■ **INSTRUCTIONS FOR THE TASK**:
Go through the data below and copy it exactly, skipping every picture.

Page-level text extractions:
►
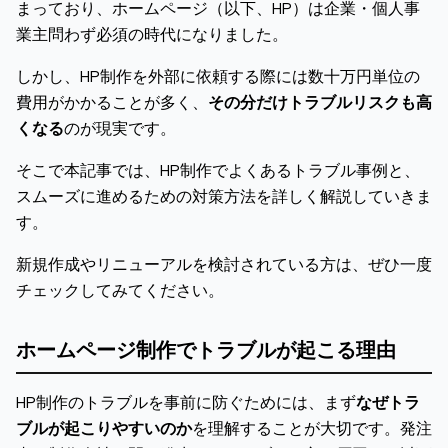
まっており、ホームページ（以下、HP）は企業・個人事
業主問わず必須の時代になりました。
しかし、HP制作を外部に依頼する際には数十万円単位の
費用がかかることが多く、
その分だけトラブルリスクも高
くなる
のが現実です。
そこで本記事では、HP制作でよくあるトラブル事例と、
スムーズに進めるための対策方法を詳しく解説していきま
す。
新規作成やリニューアルを検討されている方は、ぜひ一度
チェックしてみてください。
ホームページ制作でトラブルが起こる理由
HP制作のトラブルを事前に防ぐためには、まず
なぜトラ
ブルが起こりやすいのか
を理解することが大切です。発注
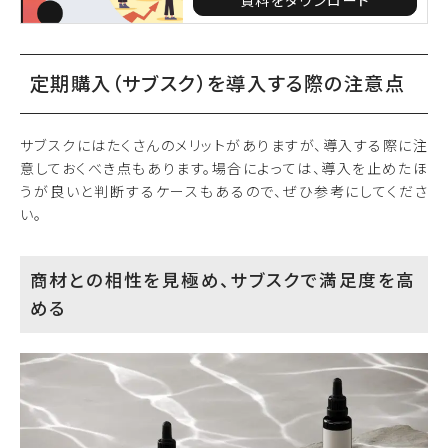
資料をダウンロード
定期購入（サブスク）を導入する際の注意点
サブスクにはたくさんのメリットがありますが、導入する際に注
意しておくべき点もあります。場合によっては、導入を止めたほ
うが良いと判断するケースもあるので、ぜひ参考にしてくださ
い。
商材との相性を見極め、サブスクで満足度を高
める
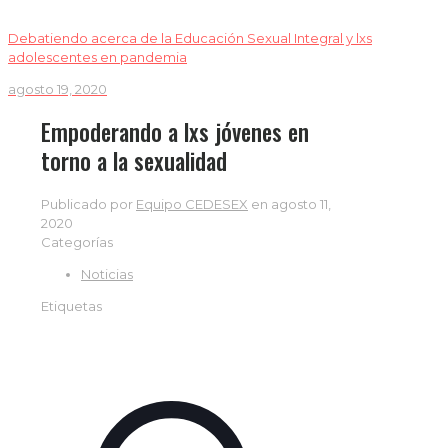
Debatiendo acerca de la Educación Sexual Integral y lxs
adolescentes en pandemia
agosto 19, 2020
Empoderando a lxs jóvenes en
torno a la sexualidad
Publicado por
Equipo CEDESEX
en
agosto 11,
2020
Categorías
Noticias
Etiquetas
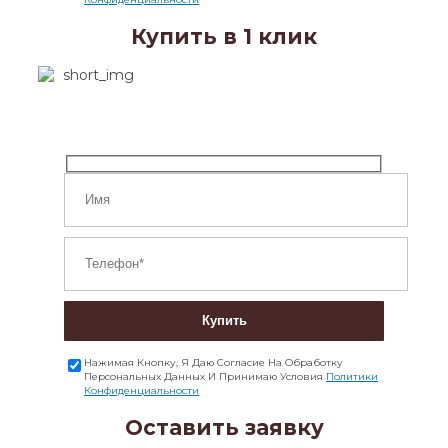
Купить в 1 клик
Купить
Нажимая Кнопку, Я Даю Согласие На Обработку
Персональных Данных И Принимаю Условия
Политики
Конфиденциальности
Оставить заявку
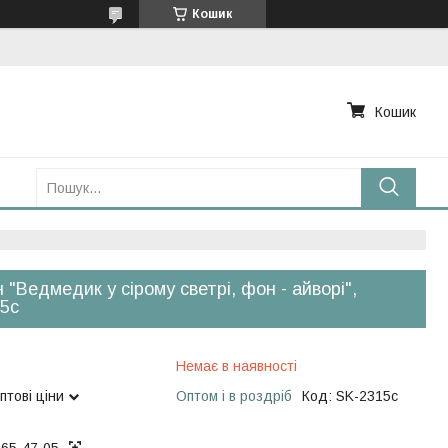
Кошик
Кошик
 "Ведмедик у сірому светрі, фон - айворі",
5с
Немає в наявності
птові ціни
Оптом і в роздріб
Код:
SK-2315с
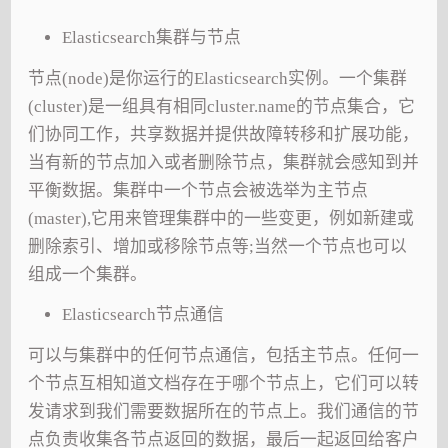
Elasticsearch集群与节点
节点(node)是你运行的Elasticsearch实例。一个集群
(cluster)是一组具有相同cluster.name的节点集合，它
们协同工作，共享数据并提供故障转移和扩展功能，
当有新的节点加入或者删除节点，集群就会感知到并
平衡数据。集群中一个节点会被选举为主节点
(master),它用来管理集群中的一些变更，例如新建或
删除索引、增加或移除节点等;当然一个节点也可以
组成一个集群。
Elasticsearch节点通信
可以与集群中的任何节点通信，包括主节点。任何一
个节点互相知道文档存在于哪个节点上，它们可以转
发请求到我们需要数据所在的节点上。我们通信的节
点负责收集各节点返回的数据，最后一起返回给客户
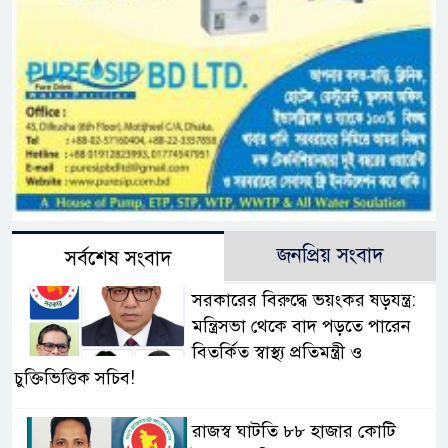
জনপ্রিয় সংবাদ
সর্বশেষ সংবাদ
সরকারের বিরুদ্ধে ভয়ংকর ষড়যন্ত্র:
মন্ত্রিসভা থেকে বাদ পড়তে পারেন
বিতর্কিত স্বাস্থ্য প্রতিমন্ত্রী ও
চুক্তিভিত্তিক সচিব!
রাজস্ব ঘাটতি ৮৮ হাজার কোটি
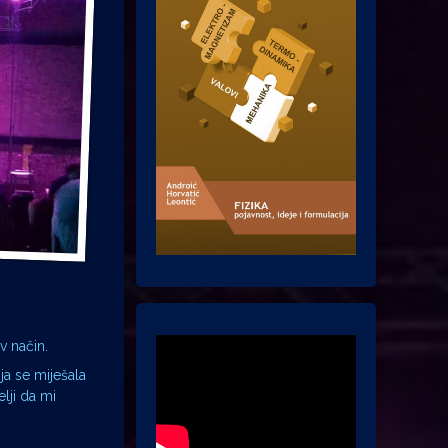
v način.
ja se miješala
lji da mi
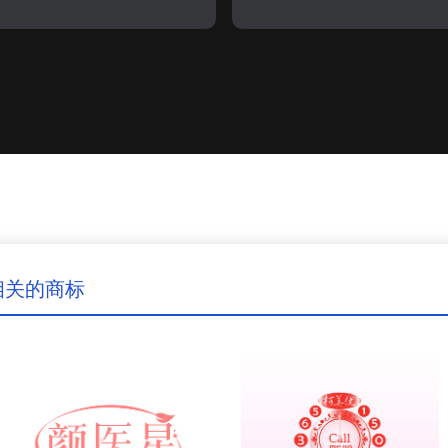
”相关的商标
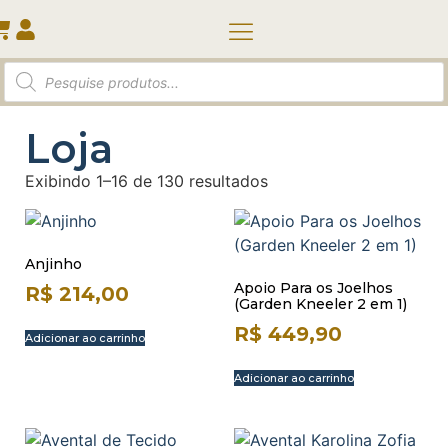
Quem somos
Loja
Exibindo 1–16 de 130 resultados
Anjinho
Apoio Para os Joelhos
R$
214,00
(Garden Kneeler 2 em 1)
R$
449,90
Adicionar ao carrinho
Adicionar ao carrinho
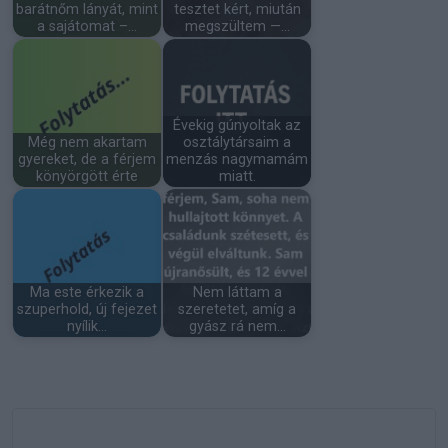
barátnőm lányát, mint
tesztet kért, miután
a sajátomat –…
megszültem —…
Évekig gúnyoltak az
Még nem akartam
osztálytársaim a
gyereket, de a férjem
menzás nagymamám
könyörgött érte
miatt.
Ma este érkezik a
Nem láttam a
szuperhold, új fejezet
szeretetet, amíg a
nyílik…
gyász rá nem…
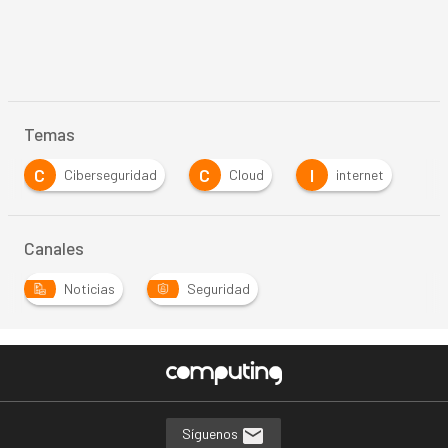
Temas
C
C
I
Ciberseguridad
Cloud
internet
Canales
Noticias
Seguridad
Síguenos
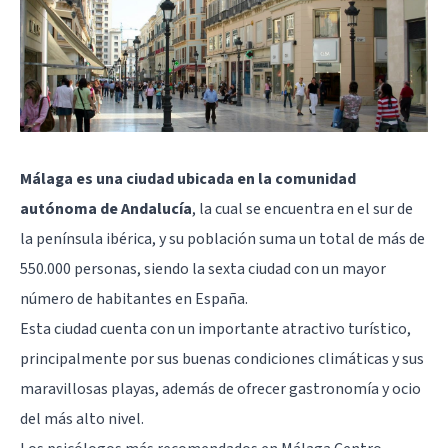
Málaga es una ciudad ubicada en la comunidad
autónoma de Andalucía
, la cual se encuentra en el sur de
la península ibérica, y su población suma un total de más de
550.000 personas, siendo la sexta ciudad con un mayor
número de habitantes en España.
Esta ciudad cuenta con un importante atractivo turístico,
principalmente por sus buenas condiciones climáticas y sus
maravillosas playas, además de ofrecer gastronomía y ocio
del más alto nivel.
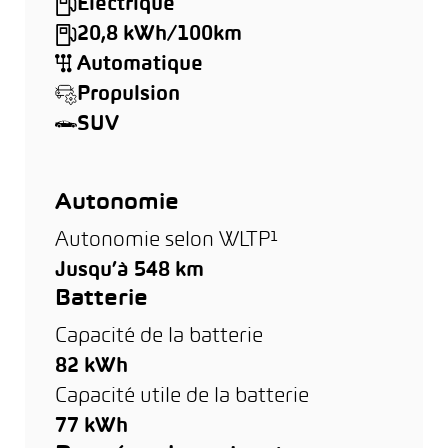
Électrique
20,8 kWh/100km
Automatique
Propulsion
SUV
Autonomie
Autonomie selon WLTP¹
Jusqu’à 548 km
Batterie
Capacité de la batterie
82 kWh
Capacité utile de la batterie
77 kWh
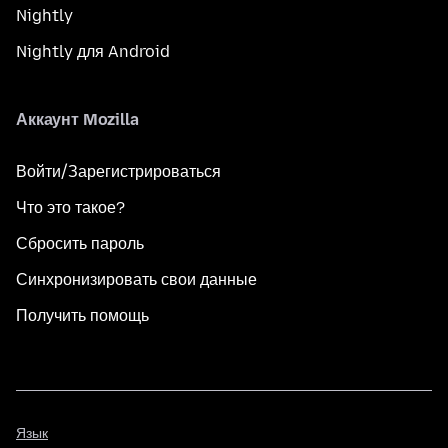
Nightly
Nightly для Android
Аккаунт Mozilla
Войти/Зарегистрироваться
Что это такое?
Сбросить пароль
Синхронизировать свои данные
Получить помощь
Язык
Язык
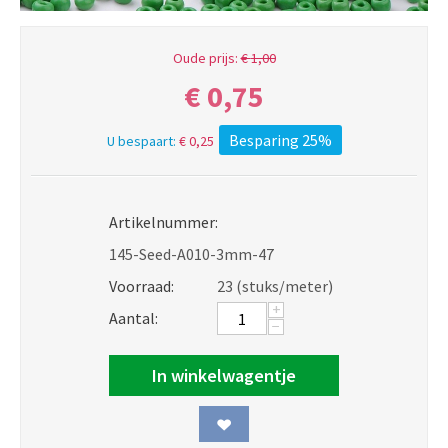
Oude prijs:
€
1,00
€
0,75
Besparing 25%
U bespaart:
€
0,25
Artikelnummer:
145-Seed-A010-3mm-47
Voorraad:
23 (stuks/meter)
+
Aantal:
−
In winkelwagentje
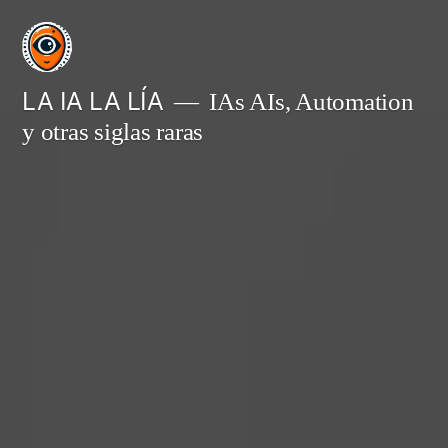
Saltar
al
contenido
LA IA LA LÍA
IAs AIs, Automation
y otras siglas raras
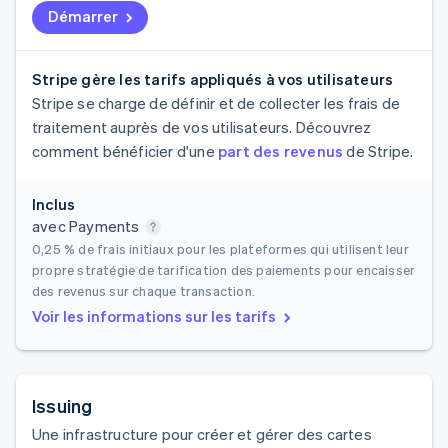
Démarrer
Stripe gère les tarifs appliqués à vos utilisateurs
Stripe se charge de définir et de collecter les frais de
traitement auprès de vos utilisateurs. Découvrez
comment bénéficier d'une
part des revenus
de Stripe.
Inclus
avec Payments
0,25 %
de frais initiaux pour les plateformes qui utilisent leur
propre stratégie de tarification des paiements pour encaisser
des revenus sur chaque transaction.
Voir les informations sur les tarifs
Issuing
Une infrastructure pour créer et gérer des cartes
◄
■ **RESULT OF THE TASK**:
まっており、ホームページ（以下、HP）は企業・個人事
業主問わず必須の時代になりました。
しかし、HP制作を外部に依頼する際には数十万円単位の
費用がかかることが多く、
その分だけトラブルリスクも高
くなる
のが現実です。
そこで本記事では、HP制作でよくあるトラブル事例と、
スムーズに進めるための対策方法を詳しく解説していきま
す。
新規作成やリニューアルを検討されている方は、ぜひ一度
チェックしてみてください。
ホームページ制作でトラブルが起こる理由
HP制作のトラブルを事前に防ぐためには、まず
なぜトラ
ブルが起こりやすいのか
を理解することが大切です。発注
資料をダウンロード
定期購入（サブスク）を導入する際の注意点
サブスクにはたくさんのメリットがありますが、導入する際に注
意しておくべき点もあります。場合によっては、導入を止めたほ
うが良いと判断するケースもあるので、ぜひ参考にしてくださ
い。
商材との相性を見極め、サブスクで満足度を高
める
Debatiendo acerca de la Educación Sexual Integral y lxs
adolescentes en pandemia
agosto 19, 2020
Empoderando a lxs jóvenes en
torno a la sexualidad
Publicado por
Equipo CEDESEX
en
agosto 11,
2020
Categorías
Noticias
Etiquetas
Купить в 1 клик
Купить
Нажимая Кнопку, Я Даю Согласие На Обработку
Персональных Данных И Принимаю Условия
Политики
Конфиденциальности
Оставить заявку
Кошик
Кошик
 "Ведмедик у сірому светрі, фон - айворі",
5с
Немає в наявності
птові ціни
Оптом і в роздріб
Код:
SK-2315с
Elasticsearch集群与节点
节点(node)是你运行的Elasticsearch实例。一个集群
(cluster)是一组具有相同cluster.name的节点集合，它
们协同工作，共享数据并提供故障转移和扩展功能，
当有新的节点加入或者删除节点，集群就会感知到并
平衡数据。集群中一个节点会被选举为主节点
(master),它用来管理集群中的一些变更，例如新建或
删除索引、增加或移除节点等;当然一个节点也可以
组成一个集群。
Elasticsearch节点通信
可以与集群中的任何节点通信，包括主节点。任何一
个节点互相知道文档存在于哪个节点上，它们可以转
发请求到我们需要数据所在的节点上。我们通信的节
点负责收集各节点返回的数据，最后一起返回给客户
জনপ্রিয় সংবাদ
সর্বশেষ সংবাদ
সরকারের বিরুদ্ধে ভয়ংকর ষড়যন্ত্র:
মন্ত্রিসভা থেকে বাদ পড়তে পারেন
বিতর্কিত স্বাস্থ্য প্রতিমন্ত্রী ও
চুক্তিভিত্তিক সচিব!
রাজস্ব ঘাটতি ৮৮ হাজার কোটি
v način.
ja se miješala
lji da mi
”相关的商标
Quem somos
Loja
Exibindo 1–16 de 130 resultados
Anjinho
Apoio Para os Joelhos
R$
214,00
(Garden Kneeler 2 em 1)
R$
449,90
Adicionar ao carrinho
Adicionar ao carrinho
barátnőm lányát, mint
tesztet kért, miután
a sajátomat –…
megszültem —…
Évekig gúnyoltak az
Még nem akartam
osztálytársaim a
gyereket, de a férjem
menzás nagymamám
könyörgött érte
miatt.
Ma este érkezik a
Nem láttam a
szuperhold, új fejezet
szeretetet, amíg a
nyílik…
gyász rá nem…
Temas
C
C
I
Ciberseguridad
Cloud
internet
Canales
Noticias
Seguridad
Síguenos
Málaga es una ciudad ubicada en la comunidad
autónoma de Andalucía
, la cual se encuentra en el sur de
la península ibérica, y su población suma un total de más de
550.000 personas, siendo la sexta ciudad con un mayor
número de habitantes en España.
Esta ciudad cuenta con un importante atractivo turístico,
principalmente por sus buenas condiciones climáticas y sus
maravillosas playas, además de ofrecer gastronomía y ocio
del más alto nivel.
Électrique
20,8 kWh/100km
Automatique
Propulsion
SUV
Autonomie
Autonomie selon WLTP¹
Jusqu’à 548 km
Batterie
Capacité de la batterie
82 kWh
Capacité utile de la batterie
77 kWh
Nightly
Nightly для Android
Аккаунт Mozilla
Войти/Зарегистрироваться
Что это такое?
Сбросить пароль
Синхронизировать свои данные
Получить помощь
Язык
Язык
Oude prijs:
€
1,00
€
0,75
Besparing 25%
U bespaart:
€
0,25
Artikelnummer:
145-Seed-A010-3mm-47
Voorraad:
23 (stuks/meter)
+
Aantal:
−
In winkelwagentje
Saltar
al
contenido
LA IA LA LÍA
IAs AIs, Automation
y otras siglas raras
Démarrer
Stripe gère les tarifs appliqués à vos utilisateurs
Stripe se charge de définir et de collecter les frais de
traitement auprès de vos utilisateurs. Découvrez
comment bénéficier d'une
part des revenus
de Stripe.
Inclus
avec Payments
0,25 %
de frais initiaux pour les plateformes qui utilisent leur
propre stratégie de tarification des paiements pour encaisser
des revenus sur chaque transaction.
Voir les informations sur les tarifs
Issuing
Une infrastructure pour créer et gérer des cartes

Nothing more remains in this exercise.